*** Block opens ***

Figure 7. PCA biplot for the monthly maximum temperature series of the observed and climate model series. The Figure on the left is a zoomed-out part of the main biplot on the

*** Block closes ***
*** Block opens ***

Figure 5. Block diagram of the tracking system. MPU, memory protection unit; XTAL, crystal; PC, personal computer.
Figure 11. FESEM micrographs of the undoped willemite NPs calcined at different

*** Block closes ***

Once you reach the line with "Figure 5. Block" in the data above, copy it and every line after it exactly, up to and including the line with "Figure 11. FESEM".

* ANSWER AREA
Figure 5. Block diagram of the tracking system. MPU, memory protection unit; XTAL, crystal; PC, personal computer.
Figure 11. FESEM micrographs of the undoped willemite NPs calcined at different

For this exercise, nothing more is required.